### Exercise details
Look through the data below for the line with "magnification brightfield microscopy", and transcribe it exactly together with each line after it up to and including the line with "testis cancer stained". Give nothing else.

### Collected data
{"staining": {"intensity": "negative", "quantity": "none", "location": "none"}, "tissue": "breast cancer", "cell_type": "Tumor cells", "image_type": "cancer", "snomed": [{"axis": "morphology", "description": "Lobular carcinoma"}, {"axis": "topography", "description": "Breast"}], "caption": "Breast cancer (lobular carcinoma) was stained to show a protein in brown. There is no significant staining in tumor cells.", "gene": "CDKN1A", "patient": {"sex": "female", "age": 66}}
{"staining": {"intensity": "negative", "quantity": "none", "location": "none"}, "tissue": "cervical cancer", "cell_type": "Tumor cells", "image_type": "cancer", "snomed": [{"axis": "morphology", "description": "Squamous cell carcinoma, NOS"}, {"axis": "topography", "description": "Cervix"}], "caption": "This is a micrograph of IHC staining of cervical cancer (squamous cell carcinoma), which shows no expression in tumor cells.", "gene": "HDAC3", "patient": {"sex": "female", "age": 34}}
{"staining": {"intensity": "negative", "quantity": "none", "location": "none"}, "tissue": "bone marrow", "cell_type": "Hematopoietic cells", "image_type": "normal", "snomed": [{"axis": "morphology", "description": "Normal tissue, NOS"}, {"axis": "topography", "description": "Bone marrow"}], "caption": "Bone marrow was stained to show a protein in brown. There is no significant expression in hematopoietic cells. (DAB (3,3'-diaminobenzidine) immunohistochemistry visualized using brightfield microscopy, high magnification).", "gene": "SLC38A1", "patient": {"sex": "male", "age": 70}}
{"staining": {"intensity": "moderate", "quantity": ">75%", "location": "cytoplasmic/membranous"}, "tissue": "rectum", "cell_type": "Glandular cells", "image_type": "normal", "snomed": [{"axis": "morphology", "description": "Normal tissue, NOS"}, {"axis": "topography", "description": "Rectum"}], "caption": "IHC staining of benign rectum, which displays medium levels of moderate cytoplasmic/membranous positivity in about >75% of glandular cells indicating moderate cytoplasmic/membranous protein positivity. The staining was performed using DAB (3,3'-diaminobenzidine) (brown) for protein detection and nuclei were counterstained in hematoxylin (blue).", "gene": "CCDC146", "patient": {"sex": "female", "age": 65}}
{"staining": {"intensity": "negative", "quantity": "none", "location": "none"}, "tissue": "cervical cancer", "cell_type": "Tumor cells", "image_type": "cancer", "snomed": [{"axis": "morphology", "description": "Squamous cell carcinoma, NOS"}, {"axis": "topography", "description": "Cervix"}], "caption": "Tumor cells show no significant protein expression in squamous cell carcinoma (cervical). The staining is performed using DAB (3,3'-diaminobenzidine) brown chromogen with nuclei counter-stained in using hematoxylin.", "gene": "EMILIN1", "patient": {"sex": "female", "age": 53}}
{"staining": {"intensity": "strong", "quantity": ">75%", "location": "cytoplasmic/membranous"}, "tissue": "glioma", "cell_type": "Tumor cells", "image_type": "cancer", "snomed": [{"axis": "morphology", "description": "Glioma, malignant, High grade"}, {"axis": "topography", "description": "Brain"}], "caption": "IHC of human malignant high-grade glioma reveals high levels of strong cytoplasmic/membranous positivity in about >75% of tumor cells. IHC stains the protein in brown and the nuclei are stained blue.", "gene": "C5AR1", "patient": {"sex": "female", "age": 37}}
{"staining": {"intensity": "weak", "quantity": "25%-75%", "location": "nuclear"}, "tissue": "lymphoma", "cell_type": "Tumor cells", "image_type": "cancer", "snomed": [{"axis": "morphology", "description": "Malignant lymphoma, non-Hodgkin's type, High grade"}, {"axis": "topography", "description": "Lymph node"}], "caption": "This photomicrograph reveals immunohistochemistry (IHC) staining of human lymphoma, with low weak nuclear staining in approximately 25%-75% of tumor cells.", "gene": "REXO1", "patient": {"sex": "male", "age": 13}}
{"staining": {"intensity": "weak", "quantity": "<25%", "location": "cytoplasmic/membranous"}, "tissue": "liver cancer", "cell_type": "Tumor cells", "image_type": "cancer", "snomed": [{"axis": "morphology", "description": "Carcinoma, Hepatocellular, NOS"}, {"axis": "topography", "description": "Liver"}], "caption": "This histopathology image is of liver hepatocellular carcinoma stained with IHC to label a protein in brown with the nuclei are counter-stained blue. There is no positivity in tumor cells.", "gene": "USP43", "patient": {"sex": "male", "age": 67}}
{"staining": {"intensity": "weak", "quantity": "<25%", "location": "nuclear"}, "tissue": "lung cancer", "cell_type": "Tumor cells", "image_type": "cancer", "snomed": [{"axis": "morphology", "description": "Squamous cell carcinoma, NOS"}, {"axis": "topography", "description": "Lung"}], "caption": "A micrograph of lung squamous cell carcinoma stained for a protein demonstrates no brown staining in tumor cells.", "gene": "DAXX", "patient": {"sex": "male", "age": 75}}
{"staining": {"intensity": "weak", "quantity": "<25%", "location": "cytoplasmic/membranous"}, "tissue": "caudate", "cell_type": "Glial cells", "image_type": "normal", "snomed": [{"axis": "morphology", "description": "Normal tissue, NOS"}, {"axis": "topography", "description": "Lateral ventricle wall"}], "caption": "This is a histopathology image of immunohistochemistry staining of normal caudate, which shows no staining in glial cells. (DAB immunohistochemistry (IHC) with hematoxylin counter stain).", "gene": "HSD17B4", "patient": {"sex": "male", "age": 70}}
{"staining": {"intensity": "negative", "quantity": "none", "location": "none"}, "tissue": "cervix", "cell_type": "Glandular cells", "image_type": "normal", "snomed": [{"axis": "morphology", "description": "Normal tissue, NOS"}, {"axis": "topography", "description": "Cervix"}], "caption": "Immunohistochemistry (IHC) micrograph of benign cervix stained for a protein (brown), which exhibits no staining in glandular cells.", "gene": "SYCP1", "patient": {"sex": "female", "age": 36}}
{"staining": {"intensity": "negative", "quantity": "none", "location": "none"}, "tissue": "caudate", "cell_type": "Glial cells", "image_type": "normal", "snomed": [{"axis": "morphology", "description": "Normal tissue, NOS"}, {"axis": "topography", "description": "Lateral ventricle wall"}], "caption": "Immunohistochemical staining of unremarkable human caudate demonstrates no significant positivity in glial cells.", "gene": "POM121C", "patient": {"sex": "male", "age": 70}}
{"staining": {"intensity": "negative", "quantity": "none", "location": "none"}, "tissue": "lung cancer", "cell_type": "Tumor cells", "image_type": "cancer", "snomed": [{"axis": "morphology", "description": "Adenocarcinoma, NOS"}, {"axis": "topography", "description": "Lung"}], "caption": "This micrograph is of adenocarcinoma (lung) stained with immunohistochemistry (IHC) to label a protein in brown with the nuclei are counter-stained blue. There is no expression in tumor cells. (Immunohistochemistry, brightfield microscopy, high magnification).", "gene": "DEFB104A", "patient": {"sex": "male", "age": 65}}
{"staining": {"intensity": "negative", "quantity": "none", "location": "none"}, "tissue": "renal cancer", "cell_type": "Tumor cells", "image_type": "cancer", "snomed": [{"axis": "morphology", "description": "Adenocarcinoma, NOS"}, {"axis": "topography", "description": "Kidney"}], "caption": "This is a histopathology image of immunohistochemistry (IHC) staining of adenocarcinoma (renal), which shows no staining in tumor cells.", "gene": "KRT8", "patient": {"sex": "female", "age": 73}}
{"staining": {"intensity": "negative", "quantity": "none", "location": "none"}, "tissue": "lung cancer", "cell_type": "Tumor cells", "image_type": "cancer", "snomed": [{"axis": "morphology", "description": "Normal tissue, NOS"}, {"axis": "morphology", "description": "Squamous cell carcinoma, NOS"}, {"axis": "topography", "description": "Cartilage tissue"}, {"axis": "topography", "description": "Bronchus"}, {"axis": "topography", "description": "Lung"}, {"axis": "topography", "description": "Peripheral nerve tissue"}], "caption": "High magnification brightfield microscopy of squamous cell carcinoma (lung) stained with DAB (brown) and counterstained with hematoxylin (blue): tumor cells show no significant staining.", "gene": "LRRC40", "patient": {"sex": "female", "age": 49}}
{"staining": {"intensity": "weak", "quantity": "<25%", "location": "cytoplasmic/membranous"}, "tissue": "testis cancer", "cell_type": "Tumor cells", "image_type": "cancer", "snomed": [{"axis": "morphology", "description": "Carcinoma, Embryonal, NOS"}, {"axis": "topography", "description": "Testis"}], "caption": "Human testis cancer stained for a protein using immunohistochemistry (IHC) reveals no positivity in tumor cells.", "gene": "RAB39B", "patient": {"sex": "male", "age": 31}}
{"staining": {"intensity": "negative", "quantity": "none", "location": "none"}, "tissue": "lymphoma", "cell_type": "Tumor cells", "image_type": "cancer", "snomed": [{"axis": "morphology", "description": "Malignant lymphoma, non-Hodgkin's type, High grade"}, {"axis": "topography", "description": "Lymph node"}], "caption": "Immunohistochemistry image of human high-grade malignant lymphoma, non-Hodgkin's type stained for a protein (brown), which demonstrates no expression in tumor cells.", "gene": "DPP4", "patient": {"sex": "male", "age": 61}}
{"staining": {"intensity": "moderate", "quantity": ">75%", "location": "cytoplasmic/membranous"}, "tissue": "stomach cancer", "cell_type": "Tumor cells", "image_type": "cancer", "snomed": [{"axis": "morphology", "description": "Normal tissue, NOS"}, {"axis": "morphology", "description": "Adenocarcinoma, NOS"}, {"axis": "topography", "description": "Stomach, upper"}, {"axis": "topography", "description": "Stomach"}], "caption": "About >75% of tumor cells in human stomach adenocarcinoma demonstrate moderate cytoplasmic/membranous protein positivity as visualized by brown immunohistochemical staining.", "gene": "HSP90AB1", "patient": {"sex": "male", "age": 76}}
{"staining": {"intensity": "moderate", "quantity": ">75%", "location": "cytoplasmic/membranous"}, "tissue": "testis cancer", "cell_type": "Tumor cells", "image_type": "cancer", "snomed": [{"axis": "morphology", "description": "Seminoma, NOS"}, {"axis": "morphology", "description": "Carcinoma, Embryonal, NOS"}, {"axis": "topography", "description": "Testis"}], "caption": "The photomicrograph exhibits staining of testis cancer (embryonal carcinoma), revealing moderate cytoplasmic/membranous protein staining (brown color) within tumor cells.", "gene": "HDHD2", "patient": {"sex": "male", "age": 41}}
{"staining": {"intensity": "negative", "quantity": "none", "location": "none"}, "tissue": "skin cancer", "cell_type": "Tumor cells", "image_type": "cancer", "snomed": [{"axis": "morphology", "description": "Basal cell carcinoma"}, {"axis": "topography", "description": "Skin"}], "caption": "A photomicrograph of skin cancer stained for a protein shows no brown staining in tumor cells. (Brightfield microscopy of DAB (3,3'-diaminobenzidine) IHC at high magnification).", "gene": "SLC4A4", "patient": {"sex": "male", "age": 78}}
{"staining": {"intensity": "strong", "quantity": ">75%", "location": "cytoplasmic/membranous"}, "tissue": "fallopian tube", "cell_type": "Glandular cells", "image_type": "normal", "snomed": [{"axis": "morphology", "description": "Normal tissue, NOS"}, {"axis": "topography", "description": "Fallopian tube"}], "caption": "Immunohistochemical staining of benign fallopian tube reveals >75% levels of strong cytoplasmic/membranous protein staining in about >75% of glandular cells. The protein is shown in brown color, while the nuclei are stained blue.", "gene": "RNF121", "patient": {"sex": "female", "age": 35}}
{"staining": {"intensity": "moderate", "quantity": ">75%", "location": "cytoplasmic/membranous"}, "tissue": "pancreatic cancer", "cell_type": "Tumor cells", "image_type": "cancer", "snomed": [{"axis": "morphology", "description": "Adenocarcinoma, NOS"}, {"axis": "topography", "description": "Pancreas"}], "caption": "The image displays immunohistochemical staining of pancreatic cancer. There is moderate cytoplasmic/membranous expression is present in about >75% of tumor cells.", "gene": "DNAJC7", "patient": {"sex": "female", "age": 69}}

### Answer section
{"staining": {"intensity": "negative", "quantity": "none", "location": "none"}, "tissue": "lung cancer", "cell_type": "Tumor cells", "image_type": "cancer", "snomed": [{"axis": "morphology", "description": "Normal tissue, NOS"}, {"axis": "morphology", "description": "Squamous cell carcinoma, NOS"}, {"axis": "topography", "description": "Cartilage tissue"}, {"axis": "topography", "description": "Bronchus"}, {"axis": "topography", "description": "Lung"}, {"axis": "topography", "description": "Peripheral nerve tissue"}], "caption": "High magnification brightfield microscopy of squamous cell carcinoma (lung) stained with DAB (brown) and counterstained with hematoxylin (blue): tumor cells show no significant staining.", "gene": "LRRC40", "patient": {"sex": "female", "age": 49}}
{"staining": {"intensity": "weak", "quantity": "<25%", "location": "cytoplasmic/membranous"}, "tissue": "testis cancer", "cell_type": "Tumor cells", "image_type": "cancer", "snomed": [{"axis": "morphology", "description": "Carcinoma, Embryonal, NOS"}, {"axis": "topography", "description": "Testis"}], "caption": "Human testis cancer stained for a protein using immunohistochemistry (IHC) reveals no positivity in tumor cells.", "gene": "RAB39B", "patient": {"sex": "male", "age": 31}}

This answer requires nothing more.